Hello. I am sat at a cafe in Kentish Town. Today I needed to return some packages at an Evri, up on Brecknock Road. I hate walking all the way up to it, so I rented a Lime bike. Thought I was going to die the whole time; this bike weighs 70+ lbs; 10/10.

Recently all my crap arrived from the States. One of the things that has arrived is my copy of Kerrisk’s Linux Programming Interface. I’ve had the PDF all along, but listing through it physically made me notice that it discusses file I/O extensively. I’m reading through it now.

First, Kerrisk gives a good way to think of file I/O syscalls like write: don’t think of them as writing to disk; think of them as transferring data from your program’s buffer to the kernel buffer.

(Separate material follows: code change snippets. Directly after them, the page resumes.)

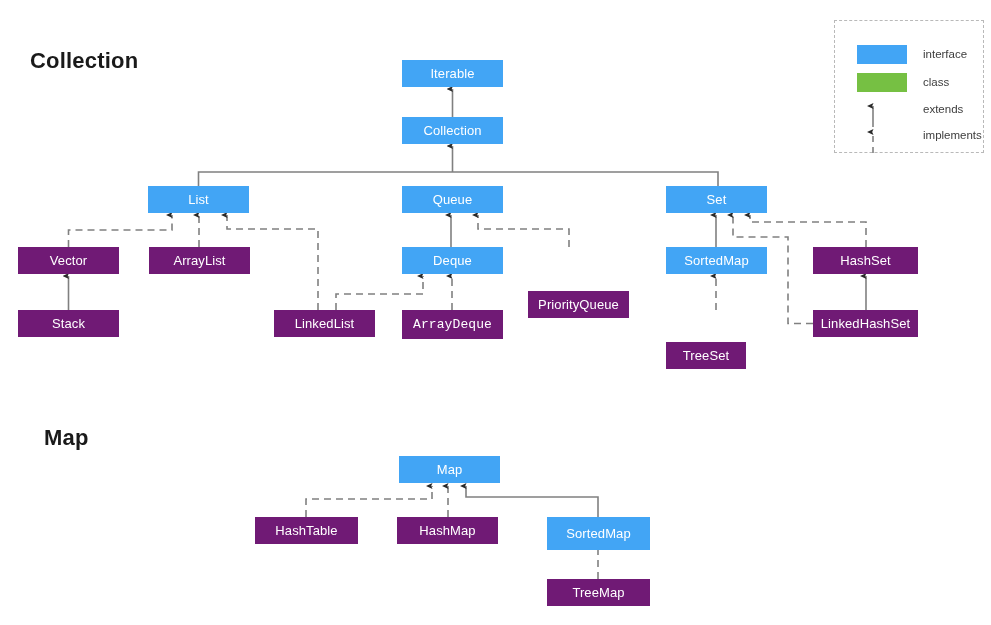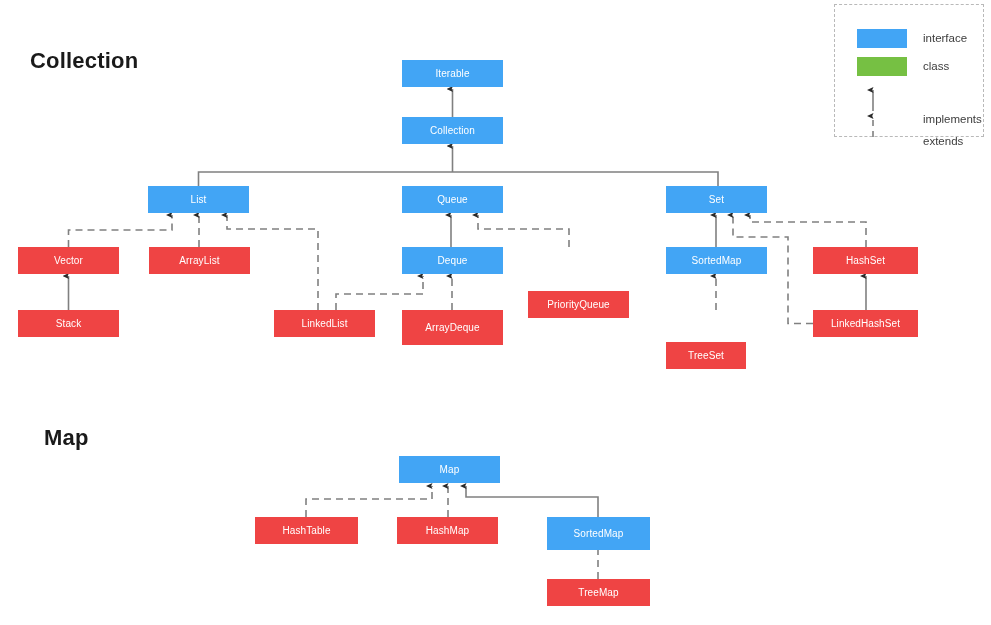--- a/index.html
+++ b/index.html
@@ -28,41 +28,41 @@
     height: 625px;
     pointer-events: none;
   }
   .node {
     position: absolute;
     box-sizing: border-box;
     display: flex;
     align-items: center;
     justify-content: center;
     color: #ffffff;
-    font-size: 10px;
+    font-size: 13px;
     letter-spacing: 0.1px;
     white-space: nowrap;
     z-index: 3;
   }
   .node.iface { background: #42a5f5; }
-  .node.klass { background: #ef4444; }
+  .node.klass { background: #701a75; }
 
   .section-title {
     position: absolute;
     font-size: 22px;
     font-weight: bold;
     color: #1a1a1a;
     letter-spacing: 0.2px;
     z-index: 4;
   }
 
   #legend {
     position: absolute;
     left: 834px;
-    top: 4px;
+    top: 20px;
     width: 150px;
     height: 133px;
     border: 1px dashed #b9b9b9;
     box-sizing: border-box;
     z-index: 5;
   }
   .legend-row {
     position: absolute;
     left: 0;
     width: 100%;
@@ -155,21 +155,21 @@
   <div class="node iface" style="left:402px; top:186px; width:101px; height:27px;">Queue</div>
   <div class="node iface" style="left:666px; top:186px; width:101px; height:27px;">Set</div>
   <div class="node klass" style="left:18px; top:247px; width:101px; height:27px;">Vector</div>
   <div class="node klass" style="left:149px; top:247px; width:101px; height:27px;">ArrayList</div>
   <div class="node iface" style="left:402px; top:247px; width:101px; height:27px;">Deque</div>
   <div class="node klass" style="left:528px; top:247px; width:101px; height:27px;margin-top:44px;">PriorityQueue</div>
   <div class="node iface" style="left:666px; top:247px; width:101px; height:27px;">SortedMap</div>
   <div class="node klass" style="left:813px; top:247px; width:105px; height:27px;">HashSet</div>
   <div class="node klass" style="left:18px; top:310px; width:101px; height:27px;">Stack</div>
   <div class="node klass" style="left:274px; top:310px; width:101px; height:27px;">LinkedList</div>
-  <div class="node klass" style="left:402px; top:310px; width:101px; height:35px;">ArrayDeque</div>
+  <div class="node klass" style="left:402px; top:310px; width:101px; height:29px;font-family:Liberation Mono, monospace;">ArrayDeque</div>
   <div class="node klass" style="left:666px; top:310px; width:80px; height:27px;margin-top:32px;">TreeSet</div>
   <div class="node klass" style="left:813px; top:310px; width:105px; height:27px;">LinkedHashSet</div>
   <div class="node iface" style="left:399px; top:456px; width:101px; height:27px;">Map</div>
   <div class="node klass" style="left:255px; top:517px; width:103px; height:27px;">HashTable</div>
   <div class="node klass" style="left:397px; top:517px; width:101px; height:27px;">HashMap</div>
   <div class="node iface" style="left:547px; top:517px; width:103px; height:33px;">SortedMap</div>
   <div class="node klass" style="left:547px; top:579px; width:103px; height:27px;">TreeMap</div>
 
   <div id="legend">
     <div class="legend-row" style="top:22px;">
@@ -177,21 +177,21 @@
       <span class="legend-label">interface</span>
     </div>
     <div class="legend-row" style="top:50px;">
       <span class="legend-swatch klass"></span>
       <span class="legend-label">class</span>
     </div>
     <div class="legend-row" style="top:76px; height:30px;">
       <svg class="legend-arrow" width="50" height="30" viewBox="0 0 50 30" xmlns="http://www.w3.org/2000/svg">
         <path d="M 16 30 L 16 9" stroke="#808080" stroke-width="1.6" fill="none" marker-end="url(#arrowhead)"></path>
       </svg>
-      <span class="legend-label" style="top:6px;margin-top:48px;">extends</span>
+      <span class="legend-label" style="top:6px;">extends</span>
     </div>
     <div class="legend-row" style="top:102px; height:30px;">
       <svg class="legend-arrow" width="50" height="30" viewBox="0 0 50 30" xmlns="http://www.w3.org/2000/svg">
         <path d="M 16 30 L 16 9" stroke="#808080" stroke-width="1.6" fill="none" stroke-dasharray="6 5" marker-end="url(#arrowhead)"></path>
       </svg>
       <span class="legend-label" style="top:6px;">implements</span>
     </div>
   </div>
 
 </div>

How does the data leave the kernel buffer and get transferred to disk? A kernel thread named pdflush flushes kernel buffers to disk every 30s (this is configured by /proc/sys/vm/dirty_expire_centisecs):

$ cat /proc/sys/vm/dirty_expire_centisecs
3000

If we track what actually gets written to disk using the disk stats revealed through /sys/dev, we can see this happening.

# call disk_stat_diff at the beginning to checkpoint the current state of the disk
python3 disk_stat_diff.py sda5 &> /dev/null
# delete /data/foo first so we have a clean experiement
rm /data/foo
# use `dd` to write 512 bytes to this file
dd if=/dev/zero of=/data/foo bs=512 count=1

# now periodically check how much we wrote to disk in the past second
for time in $(seq 0 10); do
    sleep 1
    echo "written after ${time}s:"
    python3 disk_stat_diff.py sda5 | grep 'write_bytes'
done

You can see that the data does not actually get flushed to disk for a few seconds.

written after 0s:
| write_bytes     |    0 |
written after 1s:
| write_bytes     |    0 |
written after 2s:
| write_bytes     |    0 |
written after 3s:
| write_bytes     |    0 |
written after 4s:
| write_bytes     | 22528 |
written after 5s:
| write_bytes     |    0 |
written after 6s:
| write_bytes     |    0 |
written after 7s:
| write_bytes     |    0 |
written after 8s:
| write_bytes     |    0 |
written after 9s:
| write_bytes     | 16384 |
written after 10s:
| write_bytes     |    0 |

On the other hand, if you ask the fs to bypass its write buffer (in dd, this means setting oflag=direct) and write the data directly to disk, you can see that data is immediately flushed to disk.

written after 0s:
| write_bytes     | 2048 |
written after 1s:
| write_bytes     |    0 |
written after 2s:
| write_bytes     |    0 |
written after 3s:
| write_bytes     |    0 |
written after 4s:
| write_bytes     |    0 |
written after 5s:
| write_bytes     | 20480 |
written after 6s:
| write_bytes     |    0 |
written after 7s:
| write_bytes     |    0 |
written after 8s:
| write_bytes     |    0 |
written after 9s:
| write_bytes     | 16384 |
written after 10s:
| write_bytes     |    0 |

Why are we writing 20480 and 16384 bytes later? I think that’s metadata updates, and figuring that out is most definitely the top thing on my mind since I noticed this last week.

Also, if you’re wondering why we wrote 2048 bytes to disk when we asked dd to write only 512, that’s because the record size of my file system is 2048 bytes – see my previous posts to understand the meaning of this.